### EXTRAIT CHOISI

____________________

Dès lors que naît un conflit, il y a rarement un juge compétent dans le droit de l’environnement .

Concernant l’application de la norme, là aussi, on rencontre de nombreux obstacles dans le champ de l’environnement.
D’abord parce que les conséquences des normes sont souvent lourdes, pour l’industriel, pour l’agriculteur, pour la collectivité locale, pour l’Etat. Un poids tel que parfois, même avec la meilleure volonté du monde, certaines normes ne peuvent pas être mises en œuvre.
Ensuite, et c’est souvent le cas, la norme est peu claire, trop vague et imprécise (c’est parfois même volontaire), laissant une grande marge d’interprétation.
Il arrive également qu’elle entre en conflit avec d’autres normes. Ou qu’elle soit assortie d’un contrôle trop limité et de sanctions insuffisamment dissuasives.

____________________

### TÂCHE DEMANDÉE 1
Reproduisez fidèlement le passage de l'extrait sur le droit de l'environnement qui s'ouvre sur les mots contenant « Dès lors que » et se termine par « mises en œuvre. ».
### TÂCHE DEMANDÉE 2
Donnez la suite de l'extrait sur le droit de l'environnement, en commençant après sa dernière phrase.

### LIGNES FOURNIES
____________________

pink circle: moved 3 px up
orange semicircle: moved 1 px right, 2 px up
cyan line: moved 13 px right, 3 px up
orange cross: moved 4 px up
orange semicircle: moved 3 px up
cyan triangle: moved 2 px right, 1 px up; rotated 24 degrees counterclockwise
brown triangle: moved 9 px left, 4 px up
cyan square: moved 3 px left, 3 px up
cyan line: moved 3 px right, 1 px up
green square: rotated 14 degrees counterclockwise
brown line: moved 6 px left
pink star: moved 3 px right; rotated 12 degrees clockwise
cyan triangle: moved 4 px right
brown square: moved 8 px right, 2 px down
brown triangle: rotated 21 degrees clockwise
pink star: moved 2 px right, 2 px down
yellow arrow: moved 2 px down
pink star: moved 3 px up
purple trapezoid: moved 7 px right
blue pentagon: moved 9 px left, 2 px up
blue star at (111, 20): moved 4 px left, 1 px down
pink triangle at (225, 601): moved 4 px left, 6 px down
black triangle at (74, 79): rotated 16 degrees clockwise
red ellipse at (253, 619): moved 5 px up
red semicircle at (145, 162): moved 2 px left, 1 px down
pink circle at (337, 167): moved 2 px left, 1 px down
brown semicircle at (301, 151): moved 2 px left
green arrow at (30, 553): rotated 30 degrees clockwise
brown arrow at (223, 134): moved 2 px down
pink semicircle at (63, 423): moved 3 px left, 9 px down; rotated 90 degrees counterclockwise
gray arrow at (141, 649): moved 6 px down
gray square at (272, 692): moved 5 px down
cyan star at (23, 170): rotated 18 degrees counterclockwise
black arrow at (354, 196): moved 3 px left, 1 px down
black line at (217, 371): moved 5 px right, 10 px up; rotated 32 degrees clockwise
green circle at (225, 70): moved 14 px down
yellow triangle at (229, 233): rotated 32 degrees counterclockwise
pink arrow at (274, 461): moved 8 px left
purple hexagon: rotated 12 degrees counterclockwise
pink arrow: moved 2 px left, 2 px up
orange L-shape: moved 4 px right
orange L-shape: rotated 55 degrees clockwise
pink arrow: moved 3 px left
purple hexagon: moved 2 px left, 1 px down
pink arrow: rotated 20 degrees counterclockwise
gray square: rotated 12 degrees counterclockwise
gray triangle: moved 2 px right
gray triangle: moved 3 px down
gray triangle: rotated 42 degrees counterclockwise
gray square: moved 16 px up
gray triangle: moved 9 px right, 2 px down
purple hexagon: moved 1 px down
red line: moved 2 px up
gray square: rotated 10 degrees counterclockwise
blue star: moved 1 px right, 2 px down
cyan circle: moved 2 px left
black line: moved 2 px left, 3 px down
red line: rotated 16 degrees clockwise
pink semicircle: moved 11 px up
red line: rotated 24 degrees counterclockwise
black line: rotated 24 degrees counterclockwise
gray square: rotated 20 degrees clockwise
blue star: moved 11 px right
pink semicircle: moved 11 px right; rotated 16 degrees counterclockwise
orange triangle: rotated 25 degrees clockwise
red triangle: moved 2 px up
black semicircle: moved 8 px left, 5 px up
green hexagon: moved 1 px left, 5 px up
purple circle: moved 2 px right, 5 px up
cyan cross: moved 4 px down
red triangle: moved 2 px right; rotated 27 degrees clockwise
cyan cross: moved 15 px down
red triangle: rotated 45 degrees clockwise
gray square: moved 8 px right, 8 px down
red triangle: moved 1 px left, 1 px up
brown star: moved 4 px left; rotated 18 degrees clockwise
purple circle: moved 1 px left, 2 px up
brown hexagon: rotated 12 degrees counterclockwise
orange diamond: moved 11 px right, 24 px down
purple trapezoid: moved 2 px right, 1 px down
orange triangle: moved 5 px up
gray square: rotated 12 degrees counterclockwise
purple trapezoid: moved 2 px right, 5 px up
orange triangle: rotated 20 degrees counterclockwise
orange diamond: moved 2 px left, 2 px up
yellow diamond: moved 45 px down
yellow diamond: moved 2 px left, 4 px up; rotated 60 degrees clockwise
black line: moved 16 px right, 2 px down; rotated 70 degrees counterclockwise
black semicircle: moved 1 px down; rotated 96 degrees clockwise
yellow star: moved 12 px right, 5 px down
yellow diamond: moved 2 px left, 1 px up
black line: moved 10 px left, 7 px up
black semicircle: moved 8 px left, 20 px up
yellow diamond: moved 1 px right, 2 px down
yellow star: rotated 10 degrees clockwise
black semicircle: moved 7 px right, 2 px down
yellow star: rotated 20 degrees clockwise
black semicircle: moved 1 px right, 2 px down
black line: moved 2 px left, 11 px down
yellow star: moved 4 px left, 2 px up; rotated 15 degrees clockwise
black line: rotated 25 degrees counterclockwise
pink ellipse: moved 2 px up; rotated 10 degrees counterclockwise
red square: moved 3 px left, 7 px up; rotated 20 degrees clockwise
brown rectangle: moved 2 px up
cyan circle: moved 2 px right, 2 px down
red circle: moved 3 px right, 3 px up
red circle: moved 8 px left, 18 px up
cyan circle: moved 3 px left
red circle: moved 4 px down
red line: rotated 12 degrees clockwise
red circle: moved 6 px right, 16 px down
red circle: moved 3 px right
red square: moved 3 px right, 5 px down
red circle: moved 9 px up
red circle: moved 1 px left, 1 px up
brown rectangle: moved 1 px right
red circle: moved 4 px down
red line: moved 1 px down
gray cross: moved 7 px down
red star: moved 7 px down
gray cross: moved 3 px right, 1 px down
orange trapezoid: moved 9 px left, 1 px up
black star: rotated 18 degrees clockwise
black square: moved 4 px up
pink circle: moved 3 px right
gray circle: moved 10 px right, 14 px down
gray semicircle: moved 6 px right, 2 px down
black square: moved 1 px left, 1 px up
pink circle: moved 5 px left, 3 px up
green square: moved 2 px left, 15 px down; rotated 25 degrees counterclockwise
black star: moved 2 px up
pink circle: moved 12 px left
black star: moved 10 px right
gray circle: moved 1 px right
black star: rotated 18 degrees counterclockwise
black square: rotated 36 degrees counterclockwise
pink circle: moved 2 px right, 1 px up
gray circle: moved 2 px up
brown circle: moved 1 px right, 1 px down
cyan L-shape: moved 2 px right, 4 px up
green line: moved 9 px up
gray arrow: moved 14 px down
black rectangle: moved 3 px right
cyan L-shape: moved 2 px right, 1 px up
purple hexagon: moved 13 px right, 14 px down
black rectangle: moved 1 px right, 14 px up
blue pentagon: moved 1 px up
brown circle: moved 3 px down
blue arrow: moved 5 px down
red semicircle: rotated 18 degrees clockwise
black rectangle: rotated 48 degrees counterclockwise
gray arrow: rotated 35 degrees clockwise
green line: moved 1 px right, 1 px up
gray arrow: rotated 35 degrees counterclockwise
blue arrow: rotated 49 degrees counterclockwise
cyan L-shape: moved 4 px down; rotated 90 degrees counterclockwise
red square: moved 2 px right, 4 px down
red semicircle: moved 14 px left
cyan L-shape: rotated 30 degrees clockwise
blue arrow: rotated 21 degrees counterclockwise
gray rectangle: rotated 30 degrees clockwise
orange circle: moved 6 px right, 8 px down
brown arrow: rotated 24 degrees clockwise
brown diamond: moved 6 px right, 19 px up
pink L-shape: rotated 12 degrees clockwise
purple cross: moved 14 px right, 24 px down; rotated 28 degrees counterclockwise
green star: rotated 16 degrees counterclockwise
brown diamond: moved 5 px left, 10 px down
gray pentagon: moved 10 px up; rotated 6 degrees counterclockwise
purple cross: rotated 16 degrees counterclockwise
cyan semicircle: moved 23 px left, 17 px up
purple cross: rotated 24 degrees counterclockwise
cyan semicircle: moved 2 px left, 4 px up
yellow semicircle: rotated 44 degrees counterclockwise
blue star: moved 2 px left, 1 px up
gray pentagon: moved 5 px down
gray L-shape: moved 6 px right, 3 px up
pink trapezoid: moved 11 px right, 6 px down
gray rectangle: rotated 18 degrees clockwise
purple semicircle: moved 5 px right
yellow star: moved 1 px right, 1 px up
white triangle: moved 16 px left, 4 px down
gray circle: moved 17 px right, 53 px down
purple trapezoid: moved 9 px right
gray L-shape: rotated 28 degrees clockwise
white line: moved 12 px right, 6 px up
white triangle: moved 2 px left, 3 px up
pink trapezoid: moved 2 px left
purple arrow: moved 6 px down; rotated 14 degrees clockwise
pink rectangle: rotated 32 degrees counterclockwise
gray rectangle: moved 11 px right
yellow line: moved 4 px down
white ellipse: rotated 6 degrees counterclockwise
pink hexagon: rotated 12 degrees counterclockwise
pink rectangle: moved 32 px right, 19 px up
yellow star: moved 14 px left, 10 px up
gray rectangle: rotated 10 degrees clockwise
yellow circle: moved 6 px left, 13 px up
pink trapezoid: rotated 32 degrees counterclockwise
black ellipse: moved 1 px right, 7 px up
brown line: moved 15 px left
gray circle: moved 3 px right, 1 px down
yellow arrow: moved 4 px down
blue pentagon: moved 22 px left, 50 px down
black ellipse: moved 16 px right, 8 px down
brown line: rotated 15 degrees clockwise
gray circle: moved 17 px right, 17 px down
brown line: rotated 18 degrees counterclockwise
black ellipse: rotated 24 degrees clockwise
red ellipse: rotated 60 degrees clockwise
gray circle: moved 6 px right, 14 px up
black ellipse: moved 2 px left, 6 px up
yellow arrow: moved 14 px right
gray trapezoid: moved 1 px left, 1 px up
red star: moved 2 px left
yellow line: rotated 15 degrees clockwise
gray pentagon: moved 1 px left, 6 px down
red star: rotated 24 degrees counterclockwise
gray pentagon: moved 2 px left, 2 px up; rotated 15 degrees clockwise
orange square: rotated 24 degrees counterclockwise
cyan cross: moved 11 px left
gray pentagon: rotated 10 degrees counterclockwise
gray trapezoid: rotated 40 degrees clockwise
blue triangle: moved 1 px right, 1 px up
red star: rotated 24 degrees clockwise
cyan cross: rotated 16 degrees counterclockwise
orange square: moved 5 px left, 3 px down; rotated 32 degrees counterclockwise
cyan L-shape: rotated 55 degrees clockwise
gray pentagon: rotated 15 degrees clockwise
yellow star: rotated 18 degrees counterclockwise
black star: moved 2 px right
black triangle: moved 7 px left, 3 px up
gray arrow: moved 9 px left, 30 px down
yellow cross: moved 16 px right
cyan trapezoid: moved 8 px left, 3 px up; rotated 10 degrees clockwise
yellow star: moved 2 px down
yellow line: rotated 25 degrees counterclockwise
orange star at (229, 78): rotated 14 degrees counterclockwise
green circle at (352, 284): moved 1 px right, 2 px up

____________________

### RÉPONSE 1
Dès lors que naît un conflit, il y a rarement un juge compétent dans le droit de l’environnement .

Concernant l’application de la norme, là aussi, on rencontre de nombreux obstacles dans le champ de l’environnement.
D’abord parce que les conséquences des normes sont souvent lourdes, pour l’industriel, pour l’agriculteur, pour la collectivité locale, pour l’Etat. Un poids tel que parfois, même avec la meilleure volonté du monde, certaines normes ne peuvent pas être mises en œuvre.

### RÉPONSE 2
En résumé, d’une manière générale, le droit de l’environnement manque de dents pour mordre. Un exemple, celui du commerce international des OGM. L’Union européenne, associée à un grand nombre de pays en développement, a porté la négociation du protocole de Carthagène sur la prévention des risques biotechnologiques, adopté en janvier 2000, qui réglemente le commerce international des OGM, permettant à un Etat de refuser l’importation d’OGM au nom de considérations sanitaires ou environnementales, d’invoquer le principe de précaution, ainsi que des considérations économiques et sociales. Malheureusement, dès lors que naît un conflit, il y a rarement un juge compétent dans le droit de l’environnement, à même de trancher à l’échelle internationale. Aussi, lorsque le dissensus est apparu sur cette question des OGM entre l’Europe, d’un côté, les Etats-Unis, le Canada et l’Argentine, de l’autre, le conflit s’est réglé à l’OMC. Car celle-ci, contrairement au droit de l’environnement, dispose d’outils et de juges puissants. Résultat, le juge de l’OMC a estimé que le protocole de Carthagène ne relève pas du droit applicable et décidé qu’il fallait appliquer le droit de l’OMC.
J’ajouterais qu’il est très difficile de mesurer l’effectivité d’une norme, en raison de la complexité des systèmes sociaux et des systèmes environnementaux, lesquels sont tous deux en perpétuelle évolution. Aussi est-il malaisé de repérer, ex-post, ce qui relève réellement des conséquences de la norme et ce qui lui est extérieur. Certes, les législateurs français et européen se sont engagés à évaluer les impacts environnementaux, économiques et sociaux de ces dispositifs. Mais en réalité, cette évaluation exige du temps et des moyens considérables dont je doute qu’ils soient mobilisés.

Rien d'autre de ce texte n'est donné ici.